卢丽娟
作家庞余亮说,被饥饿和孤独拉长的童年里,幸亏有那些小虫子。
我赞同作者的话,并为之庆幸。我觉得,孩提时代的庞余亮和小虫子有着不解之缘,可谓“剪不断,理还乱”。
近期,阅读了庞余亮的作品《小虫子》。那些飞来飞去、跳来跳去、爬来爬去的小虫子,把我引入了多姿多彩奥秘无穷的虫子王国,而作者鲜活跳跃的文字,带我重回酸甜苦辣咸的童年世界。
虫子是孤寂童年的财富
作为贫困家庭的第十个孩子,作者一出生就得了“老害”(累赘和负担)的头衔,卑微得像一只小虫子,很多时候不被看见、不被听见,一天到晚忙着讨生活的父母无暇顾及他的喜怒哀乐。幸亏有小虫子们。小虫子多好玩啊,蚂蚱的脾气是一蹦三尺高,袋蛾是擅长缝制纺锤形睡袋的天才裁缝,最初的蚕宝宝太像黑线头了、也像蠕动的小蚂蚁,瓢虫们像彩色图钉一样……他喜欢有声音的虫子,咯咯咯,唧唧唧,喳喳喳,像唱歌一样悦耳,吸引他静静聆听,诱惑他寻寻觅觅。与虫子为伴,其乐无穷,苦也是甜。
在满鼻子油菜花香的日子里,作者满嘴巴的甜,那是在野蜂巢里寻觅的美味,是实打实的甜,远胜芦根寡淡的甜、高粱秆和玉米秆干巴巴软绵绵的甜。在物质匮乏的二十世纪六七十年代,那些小虫子自然成为可以果腹的东西。作者吃过烤知了、蚂蚱,甚至吃过咸蚂蟥(咸菜里的)……贫穷也是财富,小小的孩子早早学会生存之道,早早懂得独立要靠自己。
不起眼的虫子们还体现了作者的价值。穷人的孩子早懂事,长着一对招风耳、在别人眼里怪怪、笨笨、傻傻的“老害”,其实孝顺、乖巧、机灵得很。他乐此不疲捉蚂蚱喂养老芦(母鸡)以求它多生蛋,他不辞辛劳为黑耳朵(猪)打青草以求它多长肉卖好价钱,他为夏日午睡时鼾声大作的父亲驱赶苍蝇,他养螳螂为给父亲治瘊子,他尽力捉棉铃虫只为怜惜在棉田里长时间弯腰疼成驼背的母亲,他学会游泳后下河摸蚌,既改善家里伙食也喂肥老芦……真能干啊,他才不是游手好闲吃闲饭的累赘。当母亲说“我们家老害还是有用的”时,小小的他一定是心花怒放、欢呼雀跃的。孩子是多么渴望赢得大人的认可啊。

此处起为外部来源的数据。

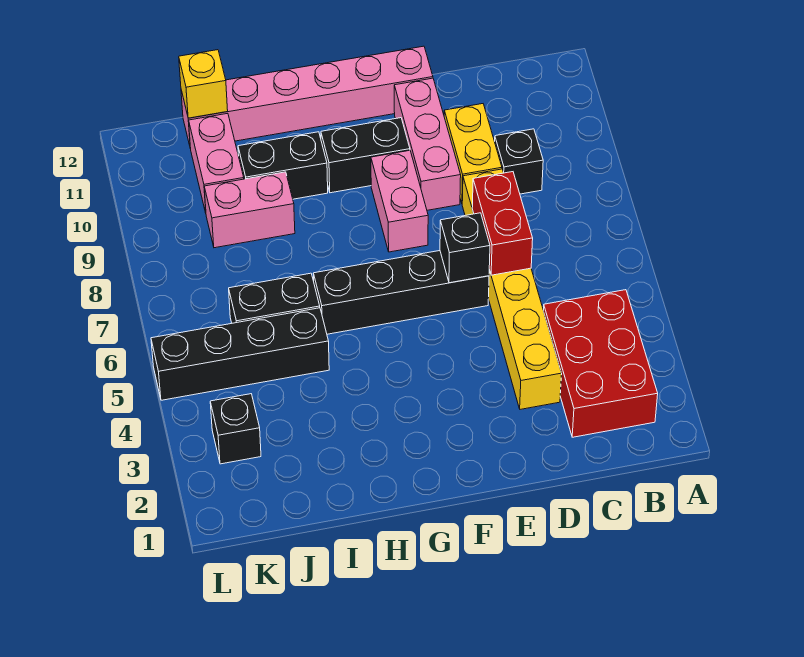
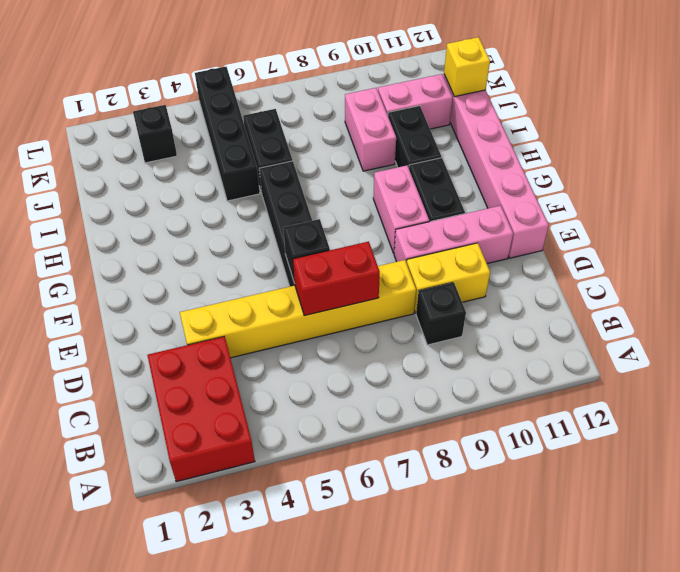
red brick B2:C4 level 1 -> red brick A2:C3 level 1
pink brick F8:F9 level 1 -> pink brick F9:G9 level 1

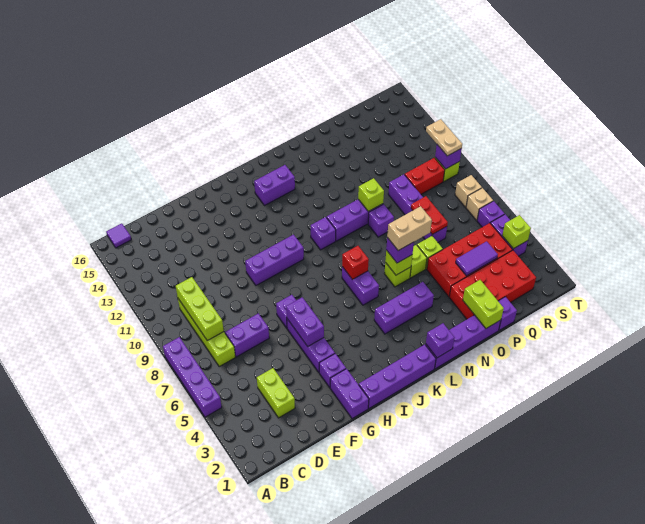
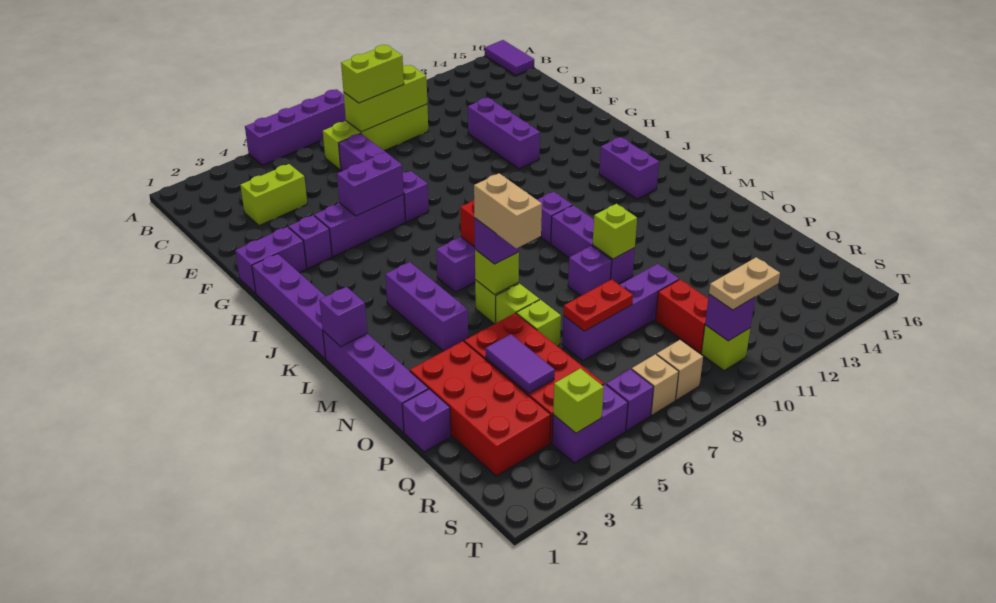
purple tile B16 level 1 -> purple tile A16:B16 level 1
purple brick G10:I10 level 1 -> purple brick E12:G12 level 1
lime brick O1:O2 level 2 -> lime brick C8:C9 level 3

那回,被六指爷肯定的那个下午,他快乐得要起飞,心里像吃了蜂蜜和甘蔗一样甜。
老实又狡黠的小精灵们
虫子是孩童探秘自然、认知生活的老师。孩子的世界里有很多共同生活的蟲子,虫子是小精灵小老师。庞余亮认得也抓过大大小小、形形色色的虫子,大多了解它们的习性。他喜欢蜻蜓,但从没有捉过蜻蜓喂老芦,因为他对蜻蜓崇拜得不得了——蜻蜓们会悬停、盘旋,太警惕、太聪明了。

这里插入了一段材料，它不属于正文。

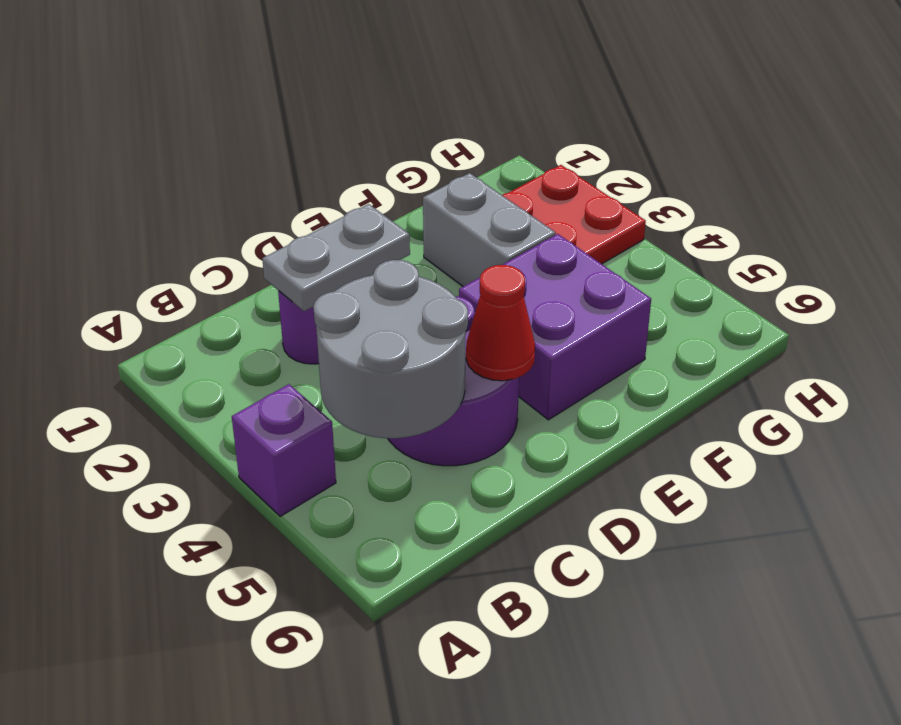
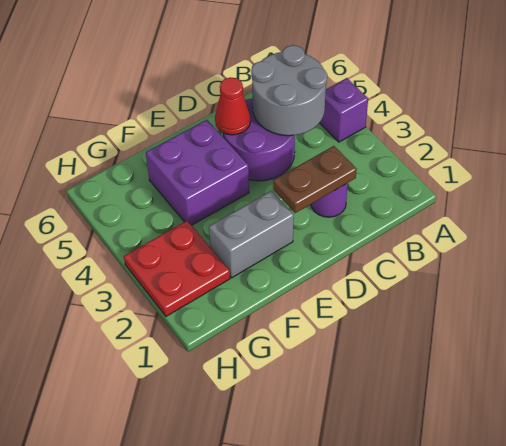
grey plate C2:D2 level 2 -> brown plate C2:D2 level 2
grey brick F2:F3 level 1 -> grey brick E2:F2 level 1

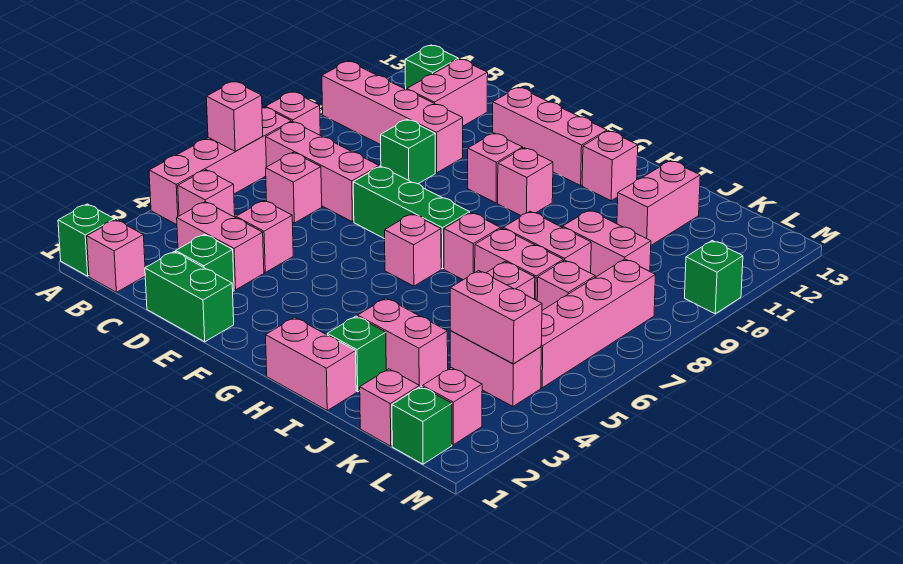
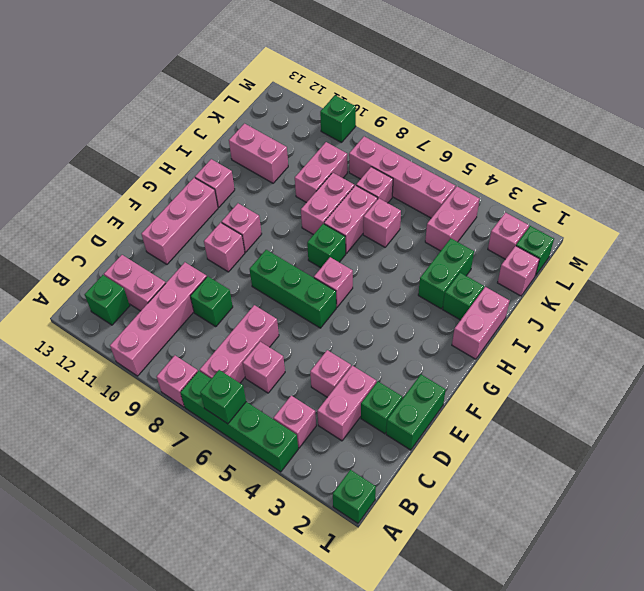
pink brick A4:A7 level 1 -> green brick A4:A7 level 1
pink brick A6 level 2 -> green brick A6 level 2
pink brick B1 level 1 -> none
green brick E7:G7 level 1 -> green brick F6:F8 level 1
pink brick H7 level 1 -> green brick H7 level 1
pink brick I3:J3 level 1 -> green brick I3:J3 level 1
pink brick K4:L4 level 2 -> none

在和虫子们打交道的日子里,他渐渐懂得了“一个人要长大,就要学会寂寞中的自我补偿”。父母不同意养狗,那就养螳螂吧,紫色的螳螂元帅多威武,绿色的螳螂将军多神气;他的天牛“孙大圣”为小主人赚足了面子:抓重第一名赢得“抓一斤”的美名,随时可以被拎起双翎表演“大圣放风筝”“大圣和金箍棒(抓树枝)”,还会在胳膊上表演“大圣按摩”。

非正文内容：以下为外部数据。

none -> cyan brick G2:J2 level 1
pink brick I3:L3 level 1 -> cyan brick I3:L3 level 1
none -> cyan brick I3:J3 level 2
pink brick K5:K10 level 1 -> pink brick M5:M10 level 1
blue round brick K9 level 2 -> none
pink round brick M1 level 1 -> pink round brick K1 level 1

“很担心我的文字比不上那些既老实又狡黠的小虫子们。”庞余亮在自序里如是说。打开《小虫子》的那一刻,我就知道作者的担心完全是多余的,《小虫子》的语言和小虫子一样鲜活灵动、活力迸溅。像他这样喜欢,甚至是痴迷小虫子的人不多吧。他钟爱法布尔的《昆虫记》,买下三本以备随时翻阅,原来他早就掌握了写活虫子的文学密码,自然写得出属于自己的《昆虫记》。读者们沉浸在清新朴实又耐人寻味的文字中,或体验或回味那虫趣和童趣,感悟生命的同时思考人性,可谓以虫性观照人性。小虫子,大世界。
在看不到的地方孩子都会飞
多年前,我就笃信一句话:这个世界是属于有心人的。庞余亮就是一个生活的有心人,他善于挖掘与自己生命有关的素材。做15年乡村小先生,成就了他那本荣获第八届鲁迅文学奖的散文集《小先生》;多年的积淀、细致的观察,成就了《小虫子》。于作者而言,人到中年,重拾童年和小虫子们的那一箩筐陈芝麻烂谷子的事,是了却夙愿。读来如沐山野的清风,若不是有心人、若不是笔下功夫深,是绝对写不出来的。读者朋友不妨也问问自己:我有自己的《昆虫记》吗?
我相信,在饥饿和孤独的童年,小虫子们给了作者一对隐形的翅膀,让他在多彩的四季自由飞翔。扉页上有这样一句话,我太喜欢了:献给那些总被认为无用的孩子们,在大人看不到的地方他们都会飞。